In 1916, at the age of 19, the future Marshal was drafted into the Russian Imperial Army. He was trained in the artillery training team and, in 1917, as a non-commissioned officer, he ended up on the Southwestern Front.
Konev fought in the Tarnopol (now Ternopil) area. After the start of the Civil War in November 1917, his artillery brigade was disarmed by troops of the Ukrainian People's Republic and he and his fellow soldiers were sent to Russia.
In his homeland, he joined the Red Army, participated in the suppression of the Left Socialist Revolutionary rebellion in Moscow in July 1918 and fought against the Whites in the east of the country. At one time, he served as a commissar of the ‘Grozny’ armored train and, later, the 2nd Verkhneudinsk rifle division.
In March 1921, the sailors of the Baltic Fleet rebelled against the Bolsheviks in the fortress city of Kronstadt. The military leader took part in suppressing the rebellion.
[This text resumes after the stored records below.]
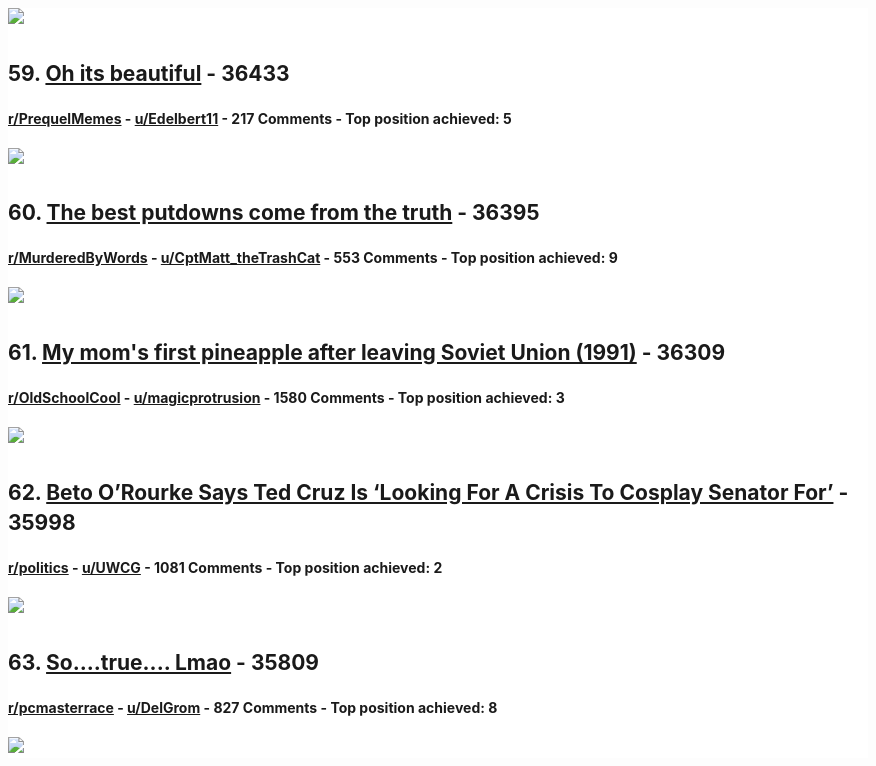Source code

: <a href="https://en.wikipedia.org/wiki/Puyi"><img src="https://b.thumbs.redditmedia.com/WRlZXcdXVKjywHhhm0R6mbnfqHwXDF3X1HzAXh1PIrc.jpg"></img></a>

## 59. [Oh its beautiful](http://reddit.com/r/PrequelMemes/comments/mebkm4/oh_its_beautiful/) - 36433
#### [r/PrequelMemes](http://reddit.com/r/PrequelMemes) - [u/Edelbert11](http://reddit.com/u/Edelbert11) - 217 Comments - Top position achieved: 5

<a href="https://i.redd.it/waz52e51yjp61.jpg"><img src="https://b.thumbs.redditmedia.com/Glie41HcyxMQudLyrDW39xZG0ja4gqziNCap8VlPzzg.jpg"></img></a>

## 60. [The best putdowns come from the truth](http://reddit.com/r/MurderedByWords/comments/me4j14/the_best_putdowns_come_from_the_truth/) - 36395
#### [r/MurderedByWords](http://reddit.com/r/MurderedByWords) - [u/CptMatt_theTrashCat](http://reddit.com/u/CptMatt_theTrashCat) - 553 Comments - Top position achieved: 9

<a href="https://i.redd.it/f4nd2ezkdhp61.jpg"><img src="https://b.thumbs.redditmedia.com/zZHNXvLnVIZXqEa7UfKcXy4GlUCuSNfGH5ztpLbThZk.jpg"></img></a>

## 61. [My mom's first pineapple after leaving Soviet Union (1991)](http://reddit.com/r/OldSchoolCool/comments/mehylj/my_moms_first_pineapple_after_leaving_soviet/) - 36309
#### [r/OldSchoolCool](http://reddit.com/r/OldSchoolCool) - [u/magicprotrusion](http://reddit.com/u/magicprotrusion) - 1580 Comments - Top position achieved: 3

<a href="https://i.redd.it/v9wassymrlp61.png"><img src="https://b.thumbs.redditmedia.com/gqkqVsPQ1jZsPn-8bshF4ooOaeKrHQ3ELuyNweixIXE.jpg"></img></a>

## 62. [Beto O’Rourke Says Ted Cruz Is ‘Looking For A Crisis To Cosplay Senator For’](http://reddit.com/r/politics/comments/memh01/beto_orourke_says_ted_cruz_is_looking_for_a/) - 35998
#### [r/politics](http://reddit.com/r/politics) - [u/UWCG](http://reddit.com/u/UWCG) - 1081 Comments - Top position achieved: 2

<a href="https://www.huffpost.com/entry/beto-orourke-ted-cruz-border_n_605f68acc5b6531eed057265"><img src="https://b.thumbs.redditmedia.com/Xr1ZWNyfl15xfXVHm6BM0KNSpPse1P8Lc_vrYmvA7Mo.jpg"></img></a>

## 63. [So....true.... Lmao](http://reddit.com/r/pcmasterrace/comments/mefj3r/sotrue_lmao/) - 35809
#### [r/pcmasterrace](http://reddit.com/r/pcmasterrace) - [u/DelGrom](http://reddit.com/u/DelGrom) - 827 Comments - Top position achieved: 8

<a href="https://i.redd.it/9q9w9hz26lp61.jpg"><img src="https://b.thumbs.redditmedia.com/tFkN9STP209aZk_y2Bi7wE2fEkj18ySOmlLIGOh9cHQ.jpg"></img></a>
They went to the assault right on the frozen ice of the Gulf of Finland under artillery fire from forts and ships. "It was sheer hell… Each shell, falling on the ice, formed a huge crater. In the semi-darkness… our soldiers, every now and then fell, into these craters and immediately sank to the bottom," Konev recalled.
At the final stage of the Civil War, the military leader fought to establish Soviet power in the Russian Far East.